Happiness. It's relative.
This morning I wanted to remember Kahlil Gibran’s writing about children because I have been feeling lately like a life raft where all the people who were hanging on have swum away but they don’t want me to pull up anchor yet because they might need to come back and it was that feeling of needing to know my place that made me get up and find my old copy of The Prophet.
Mine was given to me by a strange friend in college. She wrote long quotes inside the front and back cover, things she thought had meaning to the two of us. I think she was a little in love with me. She was very short with long hair, parted in the middle. She lived two doors down in my dorm with a woman who was also my friend and who played the guitar late into the night and sang “Love hurts, love scars, love wounds and mars, any heart not tough or strong to take a lot of pain, take a lot of pain, love is like a cloud holds a lot of rain, love hurts.” They made candles by pouring hot wax into half gallon milk cartons; the candles were lit in their room all the time. It was a little mecca.

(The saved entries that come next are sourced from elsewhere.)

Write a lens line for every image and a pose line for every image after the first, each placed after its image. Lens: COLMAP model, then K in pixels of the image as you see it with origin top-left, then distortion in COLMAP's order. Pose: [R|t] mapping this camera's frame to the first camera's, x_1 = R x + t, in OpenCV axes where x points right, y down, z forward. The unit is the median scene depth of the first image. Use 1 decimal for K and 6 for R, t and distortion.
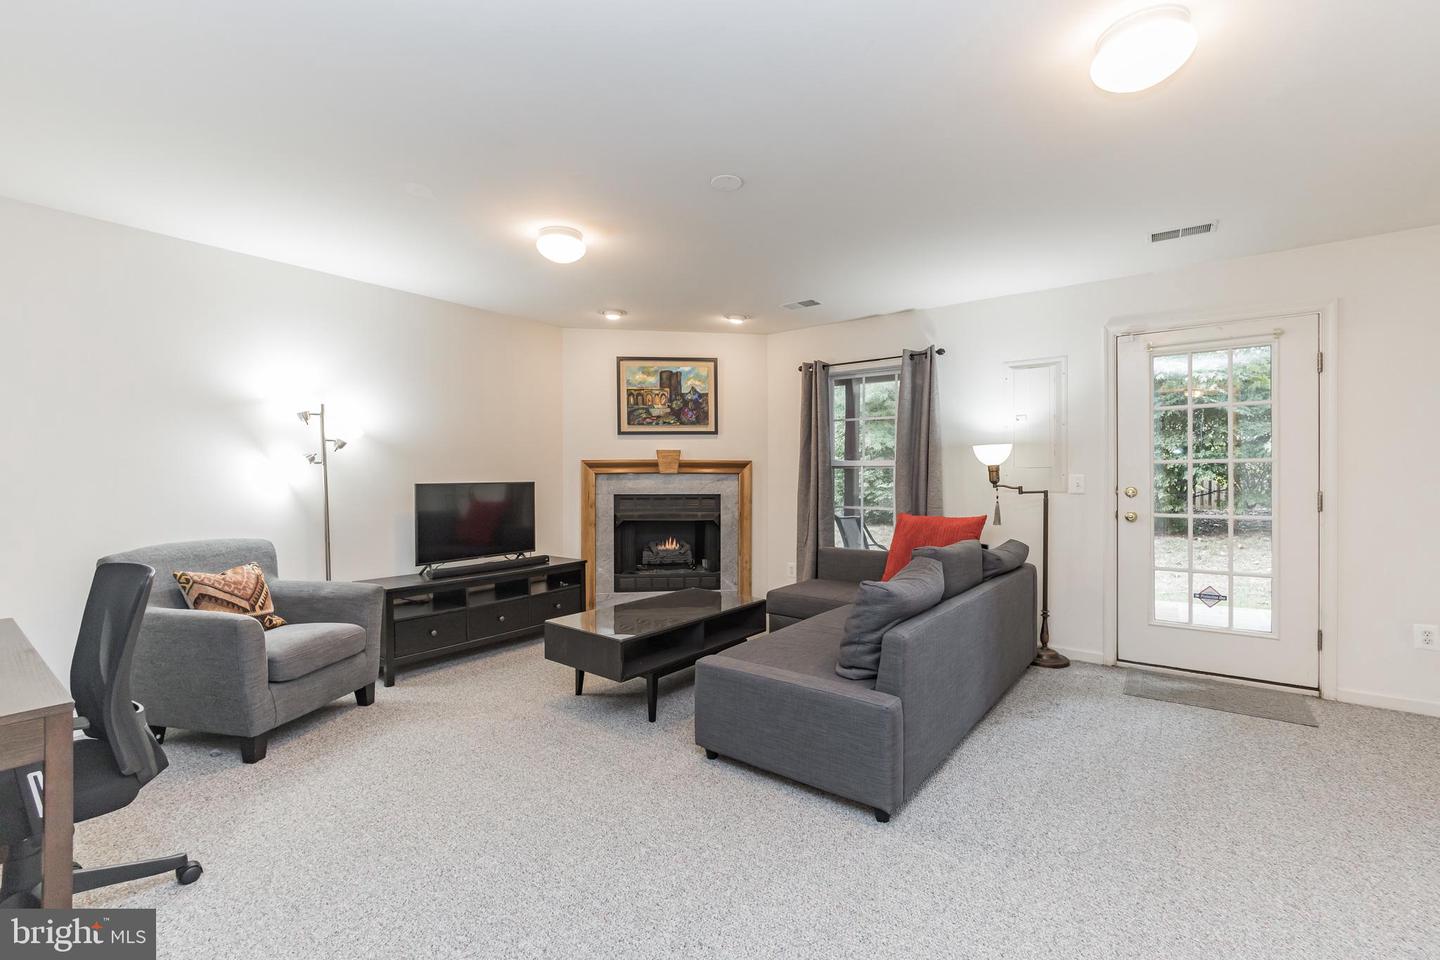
lens RADIAL K [[621.4, 0, 725.3], [0, 621.4, 485.5], [0, 0, 1]] dist [-0.006552, 0.000278]
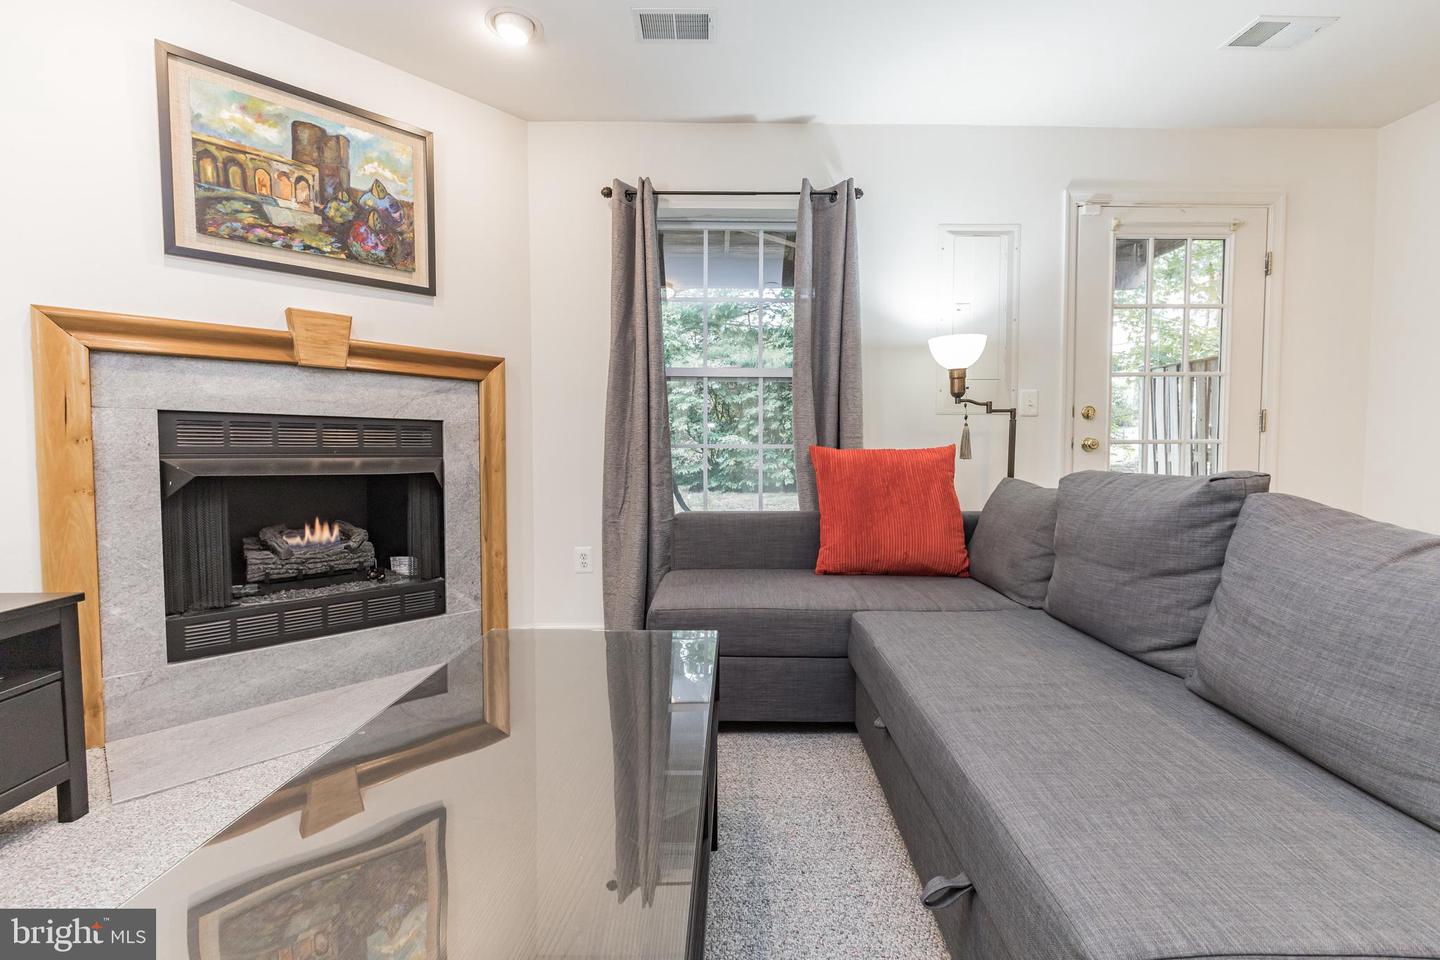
lens RADIAL K [[621.4, 0, 706.1], [0, 621.4, 484.3], [0, 0, 1]] dist [-0.006552, 0.000278]
pose [[0.789961, -0.029008, 0.612471, -0.146503], [0.010092, 0.999360, 0.034316, 0.050043], [-0.613074, -0.020928, 0.789748, 0.492069]]
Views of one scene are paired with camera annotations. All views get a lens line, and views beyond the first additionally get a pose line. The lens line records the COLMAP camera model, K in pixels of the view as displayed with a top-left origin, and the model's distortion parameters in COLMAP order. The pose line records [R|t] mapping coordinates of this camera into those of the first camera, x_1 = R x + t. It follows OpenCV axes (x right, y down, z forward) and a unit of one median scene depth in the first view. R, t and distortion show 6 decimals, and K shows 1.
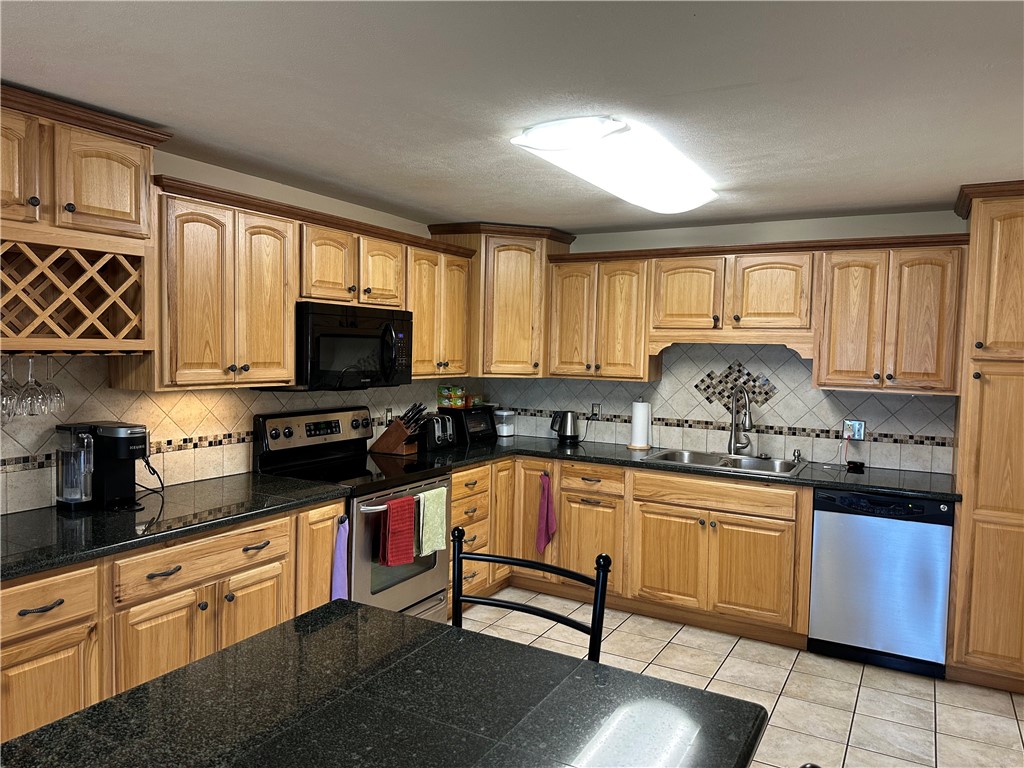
lens RADIAL K [[730.3, 0, 511.3], [0, 730.3, 382.1], [0, 0, 1]] dist [-0.002101, -0.003198]
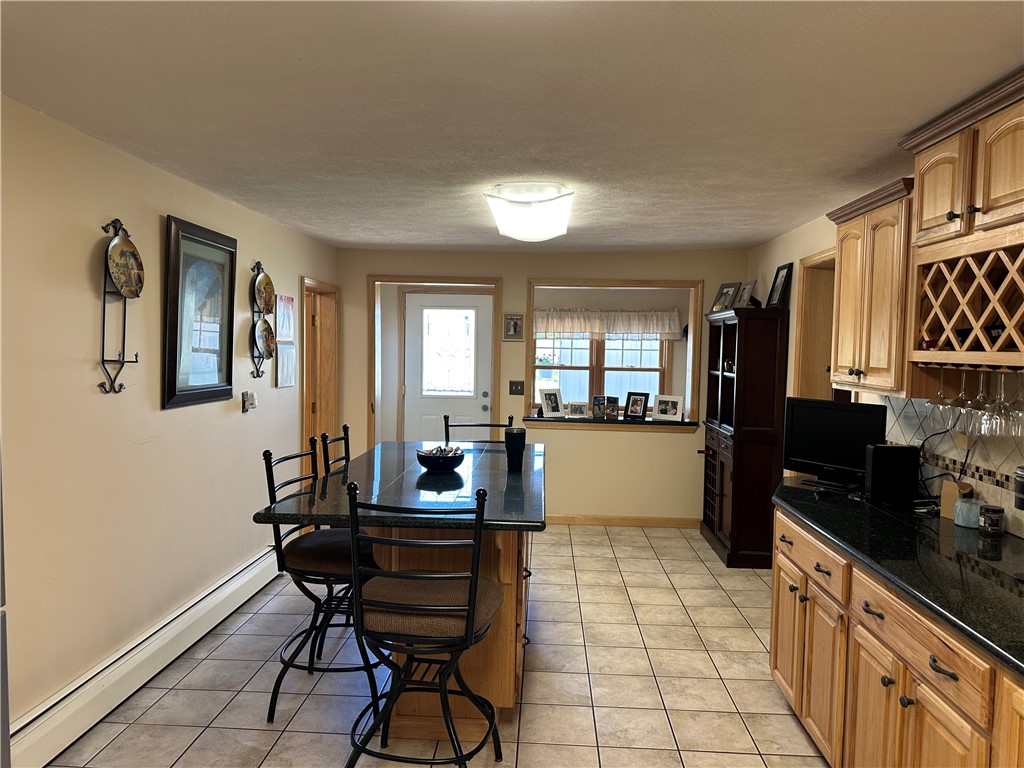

The piece I wanted to read this morning was about children. So I found my book and found the page, ignoring the letters stuffed between pages, one from my mother when my older daughter was born and one from a lover who was so intense at the time that he made me weep just looking at him. I didn’t want to read either letter or look at any of the other cards and message and leaves, even one perfectly preserved, looking like it was picked last fall. I noticed that much before I found what I wanted on page 17.
And a woman who held a babe against her bosom said, Speak to us of Children,
And he said:
Your children are not your children.
They are the sons and daughters of Life’s longing for itself.
The come through you but not from you,
And though they are with you yet they belong not to you.
You may give them your love but not your thoughts,
For they have their own thoughts.
You may house their bodies but not their souls,
For their souls dwell in the house of tomorrow, which you cannot visit, not even in your dreams.
You may strive to be like them, but seek not to make them like you.
For life goes not backward nor tarries with yesterday.
You are the bows from which your children as living arrows are sent forth.
The archer seems the mark upon the path of the infinite, and He bends you with His might that His arrows may go swift and far.
Let your bending in the archer’s hand be for gladness;
For even as He loves the arrow that flies, so He loves also the bow that is stable.
—Kahlil Gibran, The Prophet
And so I was reminded of my job during this odd time of low traffic on the life raft. It’s my job, still, always, to endeavor to be the “bow that is stable.”
And a bow is what I’ll be today because, as it says in The Prophet, I cannot visit the house of tomorrow, not even in my dreams.
I need to get my dusty college copy of Gibran off the shelf & revisit it. There is such wisdom in that book. As one with a grown child, I need that reminder. Thanks for the post.
Reblogged this on Praying for Eyebrowz and commented:
I cannot love this enough! Thank you, Jan Wilberg! Redswrap.wordpress.com.
I am off to find my Gibran books…. I remembered this post as a mother but have forgotten about it as a Grandmother. I need to take it to heart and stop my fretting.
Reblogged this on Red's Wrap.
Oh my goodness. We were on the same wavelength this week. I just posted about my kids, expectations as a parent, etc. I love this Gibran verse but the one that always sticks with me is this: Let there be spaces in your togetherness. And this: For even as love crowns you so shall he crucify you. Even as he is for your growth so is he for your pruning. Brilliant.
One of my favourites!
I love love love this book. And this is one of my favorite passages, I’d say. I love that you are consulting it for this purpose. And sharing it. Would that more parents thought like this…..
Beautiful. I immediately thought of how life will be when I get to that point..when my kids will be grown and out on their own. Then I thought of my mother, who likely has started to drift on her raft, because the time is probably right for that. Then lastly, most importantly, my sister, who is on the cusp of being an empty nester. She may want to leave the anchor rooted down for herself as much as for her children who are setting on their own paths. Thank you for writing.